Starring Ryan Guzman, Matthew Modine, Sylvester Stallone, Meadow Williams, Christopher McDonald, Colin Egglesfield, Lydia Hull, Tyler Jon Olson, Sergio Rizzuto, and Swen Temmel.
The lone surviving thief of a violent armored car robbery is sprung from a high security facility and administered an experimental drug.
With Sylvester Stallone giving Rocky Balboa a great send off in Creed II, and recently shooting a final fling as John Rambo, it’s easy to overlook a film like Backtrace. Stallone’s non franchise films of late have tended to be Video premières. The timing of the release of course, following in Creed II’s slipstream is no doubt intentional. Likewise we have a classic straight to video issue in marketing for this. Whilst the cover promises a Stallone and Matthew Modine starrer, the artwork is only half true.
Modine leads the film and is present throughout. After a heist gone wrong an amnesiac criminal who is taken out of prison and administered with an experimental drug in the hope of remembering where he hid the money. Stallone, who has a small supporting role plays a cop.
Backtrace has the hallmarks of most of Bruce Willis’ recent films. It’s kind of half-heartedly put together. It’s cheap and it all feels a little careless. Brian A.Miller, the director has indeed helmed a selection of Willis films. The norm is usually to give Willis front and centre on the artwork but a supporting role in the film, which he more or less phones in. Simply replace Willis with Stallone. It’s exactly the same here and Sly has rarely looked so disengaged with a project. He’s picking up his paycheck and not much else.

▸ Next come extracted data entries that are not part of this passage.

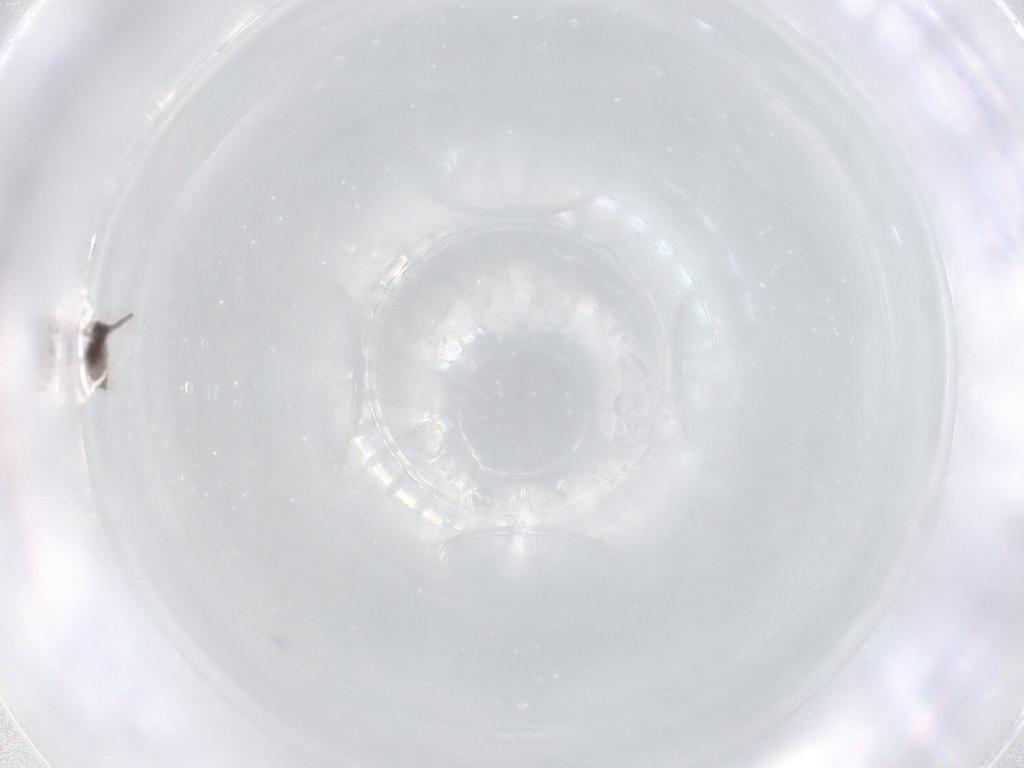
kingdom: Animalia
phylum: Arthropoda
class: Insecta
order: Diptera
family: Cecidomyiidae
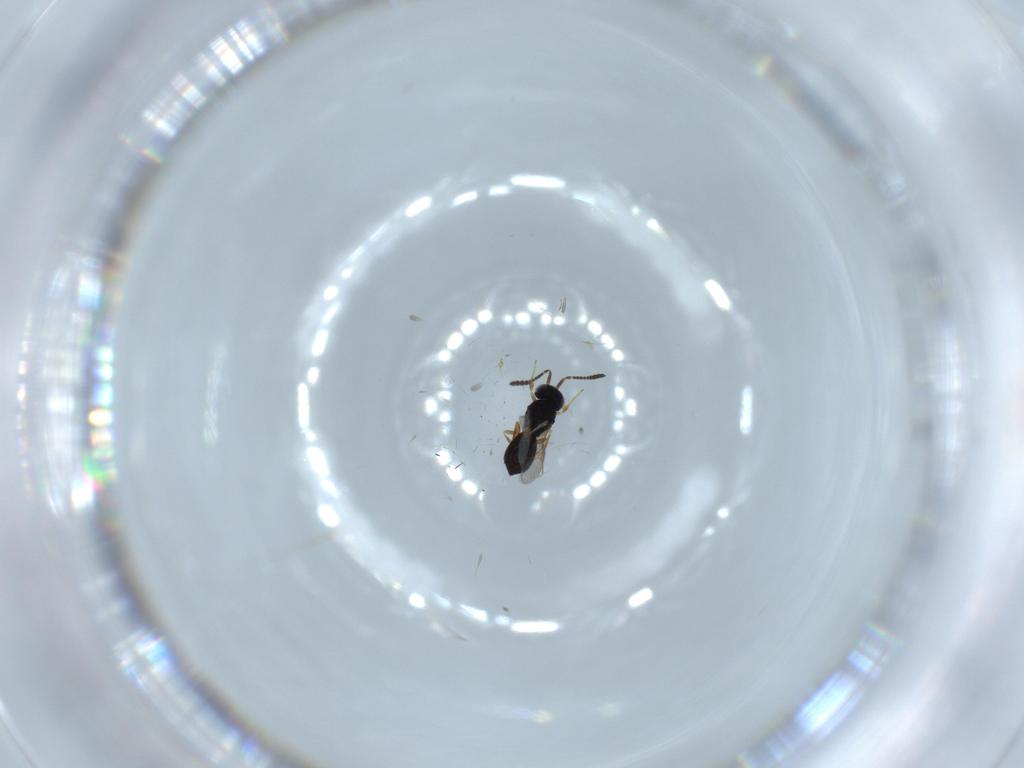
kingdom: Animalia
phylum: Arthropoda
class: Insecta
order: Hymenoptera
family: Scelionidae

The film suffers from a convoluted and hackneyed script, further hampered by tired direction, flat photography, and some stylistic choices (particularly relating to the drug side effects afflicting Modine’s protagonist) which get tiresome very quickly. The cast are almost universally lifeless, but I give Modine credit for really putting effort into what he’s doing here and trying to inject some life, some interest, into his role.

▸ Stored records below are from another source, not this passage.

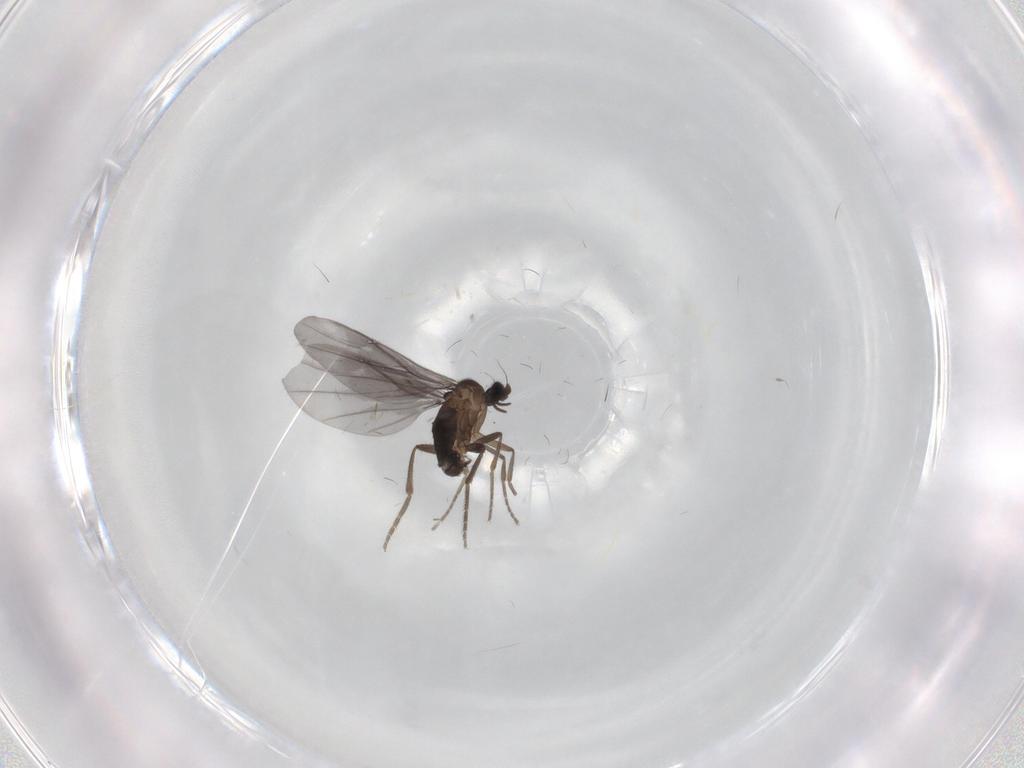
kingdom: Animalia
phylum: Arthropoda
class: Insecta
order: Diptera
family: Phoridae
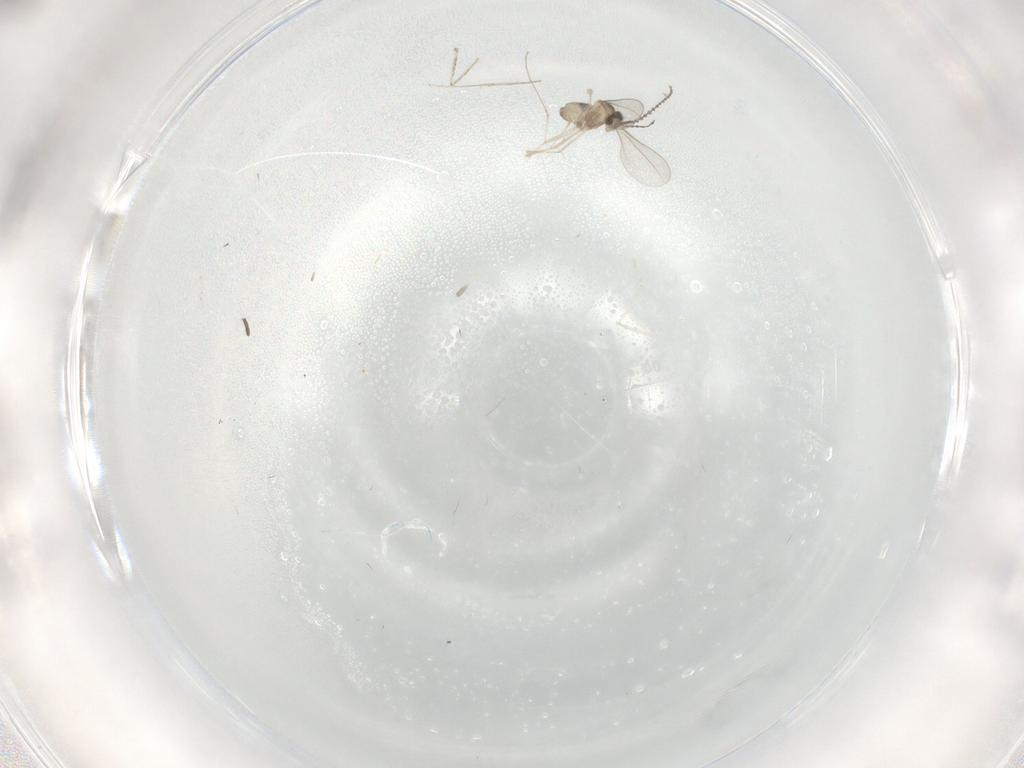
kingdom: Animalia
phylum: Arthropoda
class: Insecta
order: Diptera
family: Cecidomyiidae
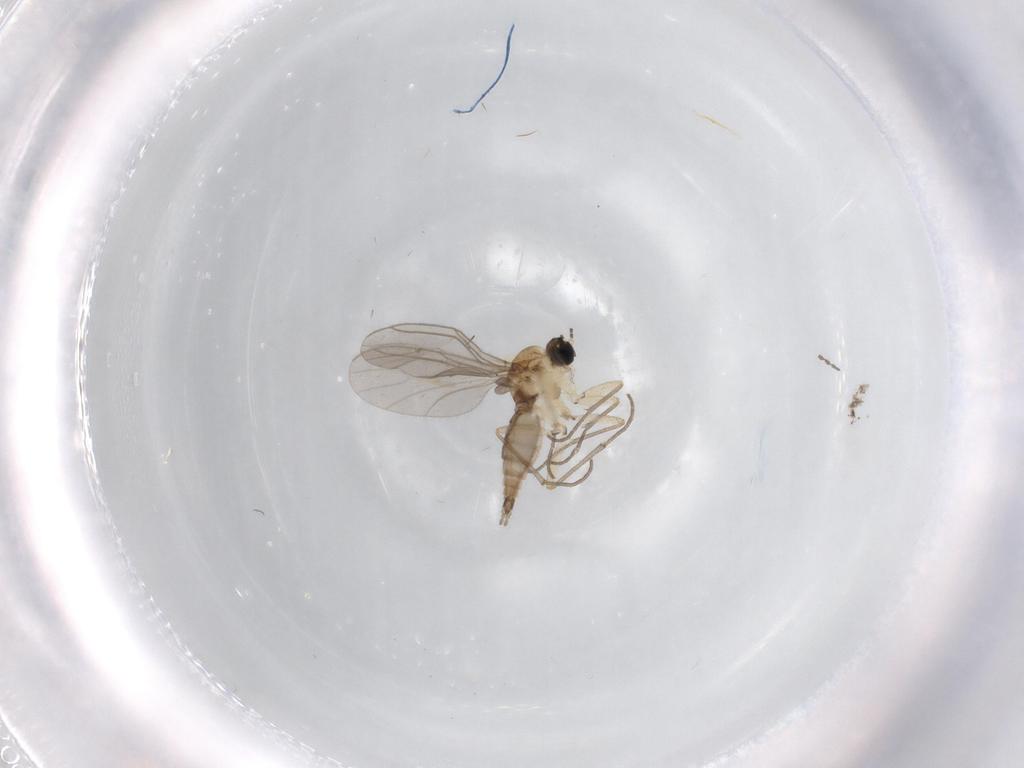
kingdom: Animalia
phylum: Arthropoda
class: Insecta
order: Diptera
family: Sciaridae
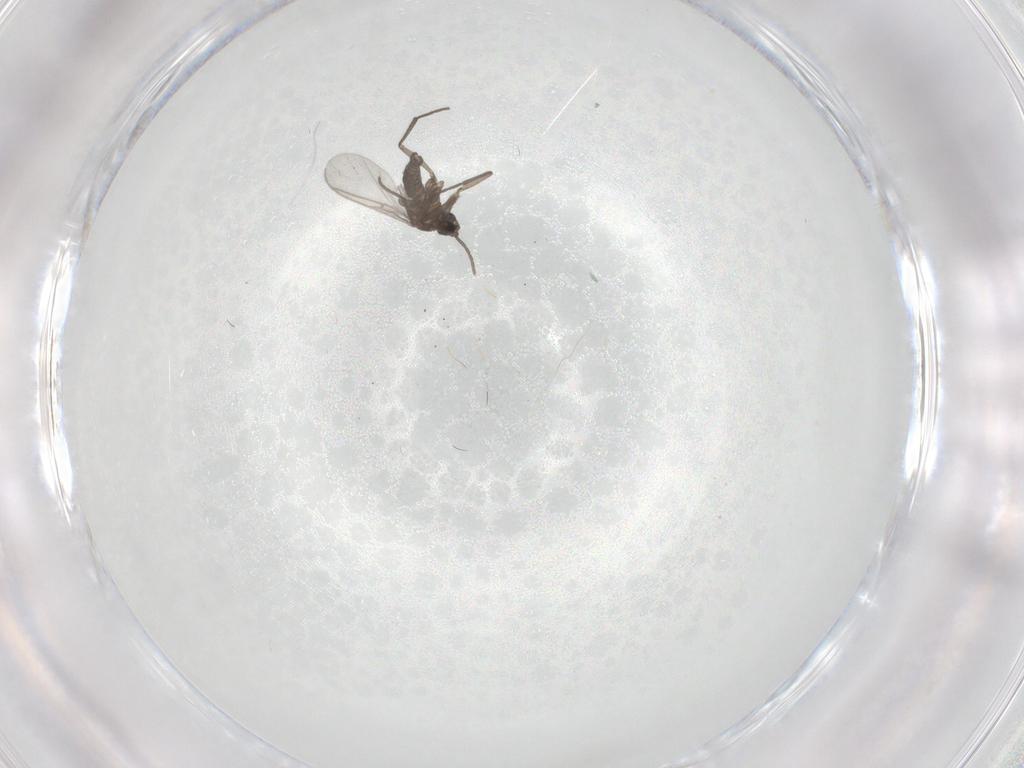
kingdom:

There’s just absolutely nothing to suggest this was approached with care, beyond simply being churned out as quickly and efficiently as possible, but a severe lack of artistry and flair means that Backtrace has very little to recommend, and die hard action aficionados, looking to see Stallone in action will be particularly let down. Not just from his lack of screen-time, but his total disinterest in the role he’s playing.